== What you will do ==
Pull out every line in the rows below that contains the word "Kunth", copying each line in full. Case counts.

+===+

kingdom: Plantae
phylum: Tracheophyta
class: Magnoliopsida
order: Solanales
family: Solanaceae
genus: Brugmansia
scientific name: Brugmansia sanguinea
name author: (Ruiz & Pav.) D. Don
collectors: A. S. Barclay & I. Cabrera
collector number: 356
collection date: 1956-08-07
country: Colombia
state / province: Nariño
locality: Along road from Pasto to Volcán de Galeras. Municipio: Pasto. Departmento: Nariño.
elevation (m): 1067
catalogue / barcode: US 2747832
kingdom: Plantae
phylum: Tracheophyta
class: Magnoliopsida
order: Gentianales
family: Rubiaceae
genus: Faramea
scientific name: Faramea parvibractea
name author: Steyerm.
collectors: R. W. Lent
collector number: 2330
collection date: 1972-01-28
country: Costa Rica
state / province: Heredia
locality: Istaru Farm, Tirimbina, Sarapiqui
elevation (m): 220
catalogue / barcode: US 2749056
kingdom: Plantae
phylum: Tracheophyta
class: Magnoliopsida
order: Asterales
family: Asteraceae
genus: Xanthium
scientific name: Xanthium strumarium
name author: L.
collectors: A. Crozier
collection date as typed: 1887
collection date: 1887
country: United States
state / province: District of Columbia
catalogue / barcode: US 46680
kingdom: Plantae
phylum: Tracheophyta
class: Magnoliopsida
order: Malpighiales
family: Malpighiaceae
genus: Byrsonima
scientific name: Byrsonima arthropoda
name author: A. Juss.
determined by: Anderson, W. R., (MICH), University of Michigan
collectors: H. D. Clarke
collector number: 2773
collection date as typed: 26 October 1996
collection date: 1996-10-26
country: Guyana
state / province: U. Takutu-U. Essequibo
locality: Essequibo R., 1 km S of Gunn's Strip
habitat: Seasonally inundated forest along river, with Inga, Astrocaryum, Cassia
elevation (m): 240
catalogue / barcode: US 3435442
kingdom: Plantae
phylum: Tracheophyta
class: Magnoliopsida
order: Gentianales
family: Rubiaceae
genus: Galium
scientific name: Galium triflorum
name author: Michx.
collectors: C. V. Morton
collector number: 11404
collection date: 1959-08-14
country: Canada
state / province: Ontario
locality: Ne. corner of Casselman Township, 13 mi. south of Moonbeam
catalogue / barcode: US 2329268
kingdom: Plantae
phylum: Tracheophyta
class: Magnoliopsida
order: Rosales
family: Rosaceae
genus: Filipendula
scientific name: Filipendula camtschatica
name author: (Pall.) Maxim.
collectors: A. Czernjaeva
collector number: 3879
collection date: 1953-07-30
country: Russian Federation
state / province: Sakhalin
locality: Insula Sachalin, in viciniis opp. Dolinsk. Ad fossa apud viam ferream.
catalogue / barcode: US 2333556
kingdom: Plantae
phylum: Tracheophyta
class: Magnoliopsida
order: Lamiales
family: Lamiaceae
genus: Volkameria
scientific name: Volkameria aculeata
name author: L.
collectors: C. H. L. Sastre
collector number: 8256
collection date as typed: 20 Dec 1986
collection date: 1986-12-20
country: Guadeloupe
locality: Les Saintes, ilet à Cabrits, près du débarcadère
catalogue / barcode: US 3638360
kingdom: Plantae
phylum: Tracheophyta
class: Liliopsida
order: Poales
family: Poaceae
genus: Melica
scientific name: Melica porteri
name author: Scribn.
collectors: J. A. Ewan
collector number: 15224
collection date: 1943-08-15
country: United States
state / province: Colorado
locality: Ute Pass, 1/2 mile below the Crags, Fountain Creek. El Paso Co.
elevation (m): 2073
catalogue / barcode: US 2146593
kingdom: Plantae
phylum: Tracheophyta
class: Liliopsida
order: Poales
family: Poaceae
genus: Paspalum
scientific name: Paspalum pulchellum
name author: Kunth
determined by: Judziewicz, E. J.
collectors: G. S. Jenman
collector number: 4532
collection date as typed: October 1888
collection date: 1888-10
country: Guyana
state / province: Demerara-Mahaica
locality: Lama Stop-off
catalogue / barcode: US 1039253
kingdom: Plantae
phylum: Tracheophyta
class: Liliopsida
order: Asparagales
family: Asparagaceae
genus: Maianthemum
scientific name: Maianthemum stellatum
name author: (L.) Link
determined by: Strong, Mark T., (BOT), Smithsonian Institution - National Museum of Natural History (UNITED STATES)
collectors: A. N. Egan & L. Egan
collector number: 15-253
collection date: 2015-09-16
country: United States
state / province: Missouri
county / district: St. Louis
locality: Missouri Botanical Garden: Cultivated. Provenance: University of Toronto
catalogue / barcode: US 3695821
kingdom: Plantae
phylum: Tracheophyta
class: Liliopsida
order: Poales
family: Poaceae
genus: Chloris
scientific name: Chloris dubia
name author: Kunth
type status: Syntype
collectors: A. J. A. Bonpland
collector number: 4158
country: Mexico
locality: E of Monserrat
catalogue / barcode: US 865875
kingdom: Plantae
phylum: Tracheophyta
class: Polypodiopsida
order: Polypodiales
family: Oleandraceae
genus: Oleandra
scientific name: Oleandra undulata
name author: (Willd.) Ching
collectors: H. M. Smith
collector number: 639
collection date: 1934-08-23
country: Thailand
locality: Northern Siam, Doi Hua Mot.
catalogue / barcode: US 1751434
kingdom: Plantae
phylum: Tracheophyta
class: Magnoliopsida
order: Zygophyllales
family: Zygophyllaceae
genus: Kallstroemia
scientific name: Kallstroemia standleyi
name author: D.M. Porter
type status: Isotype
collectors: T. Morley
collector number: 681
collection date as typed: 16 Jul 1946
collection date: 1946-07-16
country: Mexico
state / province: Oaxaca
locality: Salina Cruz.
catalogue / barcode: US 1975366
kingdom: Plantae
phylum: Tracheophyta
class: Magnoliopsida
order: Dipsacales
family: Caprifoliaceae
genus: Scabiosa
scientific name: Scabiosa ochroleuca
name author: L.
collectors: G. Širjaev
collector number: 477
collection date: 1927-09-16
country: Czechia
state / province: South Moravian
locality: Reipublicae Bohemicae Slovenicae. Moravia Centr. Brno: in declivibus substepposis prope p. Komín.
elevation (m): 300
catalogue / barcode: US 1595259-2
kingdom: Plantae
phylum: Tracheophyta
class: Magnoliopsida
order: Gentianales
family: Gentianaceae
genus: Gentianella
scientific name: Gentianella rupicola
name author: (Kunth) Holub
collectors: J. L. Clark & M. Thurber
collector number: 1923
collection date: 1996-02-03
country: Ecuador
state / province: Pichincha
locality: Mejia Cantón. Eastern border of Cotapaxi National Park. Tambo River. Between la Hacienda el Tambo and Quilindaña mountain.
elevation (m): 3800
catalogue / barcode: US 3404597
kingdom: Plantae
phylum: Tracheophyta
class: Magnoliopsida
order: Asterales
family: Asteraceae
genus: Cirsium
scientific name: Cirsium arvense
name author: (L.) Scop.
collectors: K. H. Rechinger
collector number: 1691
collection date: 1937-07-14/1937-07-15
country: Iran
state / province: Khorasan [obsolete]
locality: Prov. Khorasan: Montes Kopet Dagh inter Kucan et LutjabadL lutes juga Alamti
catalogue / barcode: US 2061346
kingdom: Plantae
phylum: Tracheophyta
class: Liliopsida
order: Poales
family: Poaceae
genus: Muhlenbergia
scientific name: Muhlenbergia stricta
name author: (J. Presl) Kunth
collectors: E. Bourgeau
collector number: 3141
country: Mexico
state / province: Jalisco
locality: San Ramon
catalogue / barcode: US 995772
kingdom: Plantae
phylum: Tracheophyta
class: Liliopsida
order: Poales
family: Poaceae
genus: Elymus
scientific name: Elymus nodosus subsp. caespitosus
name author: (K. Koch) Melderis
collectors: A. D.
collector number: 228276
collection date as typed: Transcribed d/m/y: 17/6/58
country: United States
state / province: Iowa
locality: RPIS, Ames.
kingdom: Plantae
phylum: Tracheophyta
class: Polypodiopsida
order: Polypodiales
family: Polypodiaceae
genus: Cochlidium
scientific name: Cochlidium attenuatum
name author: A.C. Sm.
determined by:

+===+

== Task output ==
name author: Kunth
name author: Kunth
name author: (Kunth) Holub
name author: (J. Presl) Kunth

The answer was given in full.